Время подходило к школе, и меня начали «развивать».
Мать рассказывала: о чем бы я ни говорила, куда бы ни направлялась, сердилась ли или была покладчива, я всегда приплясывала. Но вот странность: я себя не помню танцующей. Мне кажется, в ту пору я дома всегда неподвижна, всегда в углу, всегда в себе. Наверно, приплясывание было машинальным до бессознательности. Единственный раз, когда меня словно разбудил голос соседки: «Как красиво она танцует! Как бабочка!» — я действительно обнаружила себя танцующей, но за секунду о том и не подозревала: две лампы занимали меня — под потолком и на столе, свет которых скрещивался. «Как бабочка!» — услышала я еще раз.
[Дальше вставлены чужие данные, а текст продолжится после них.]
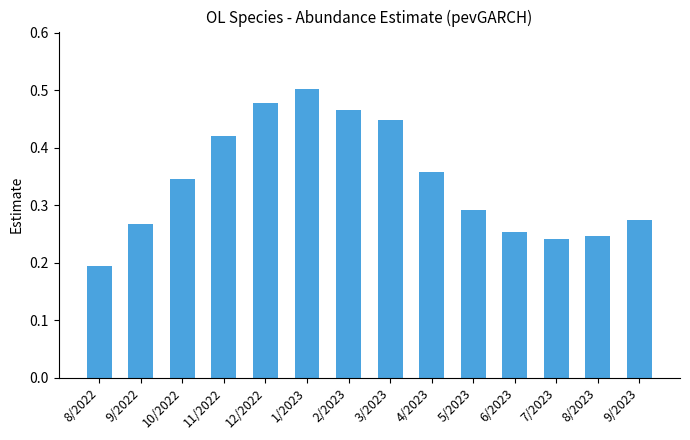

How many values are between 0 and 1?

14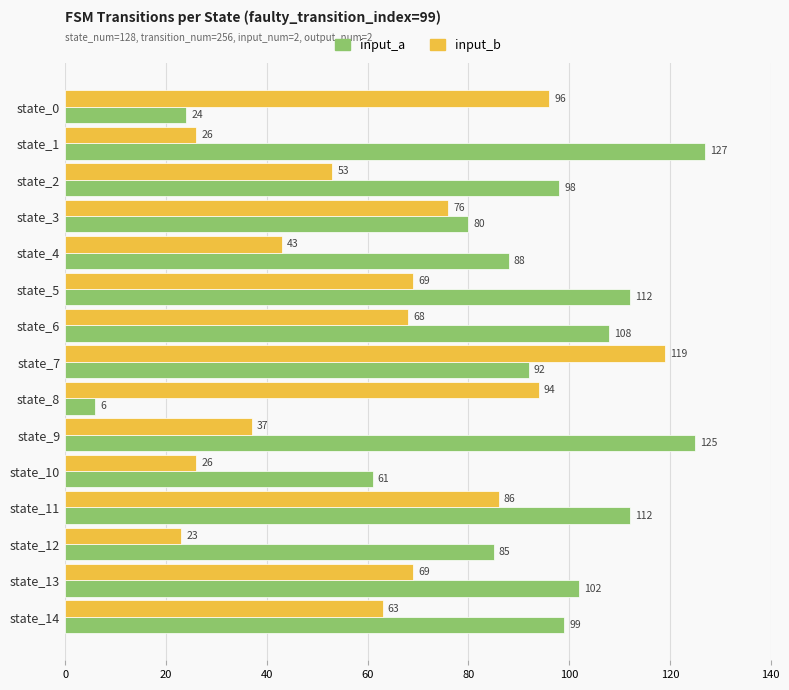

How many series are shown in this chart?

2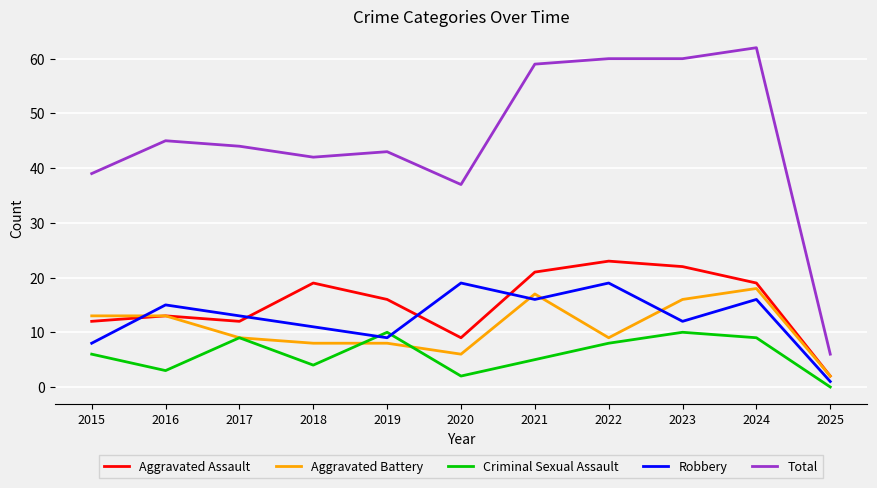

Does the chart have visible grid lines?

Yes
Потому ли, что я была «как бабочка», или из соображений физического воспитания меня определяют в хореографическую студию — и «бабочки» как не бывало. Тупее меня нет ни одной ученицы. И, наверное, ни одной, которая бы так ненавидела станок, соседок, их мамаш (вкупе с собственной), нашу руководительницу, что, проходя по рядам, хлопает по коленкам, рукам и спинам. Ничего у меня не получается. Даже ладонями отбить ритм, и то я не в состоянии. Но я дисциплинирована и, хоть и плачу, возвращаясь домой, снова и снова иду на кружок, и занимаюсь положенное время дома. Как самую бесперспективную, меня ссылают в задний ряд и избегают занимать в танцах для выступлений — единственное, чему я рада.
Проходит год или больше — меня вдруг замечают, и только поэтому я понимаю, что у меня что-то начало получаться. Но и тогда я далека от того мгновенного улавливанья движенья, когда девочки прямо за учительницей повторяют и дробь, и фигуру. По-прежнему я все беру через глаза — пальцем не двину, буду в уме отпечатывать: сначала движение ноги, потом бедра, руки, головы. Особенно много для меня значит движение локтя. Сам по себе он вроде бы и неуклюж, куда как изящней, хоть и вяловатая, в сущности, кисть руки. Зато какие траектории может описыватъ локоть в испанском танце! Кстати сказать, в испанском и кисть теряет свою анемичность — как много говорит каждый палец, может, и теряя в изящности.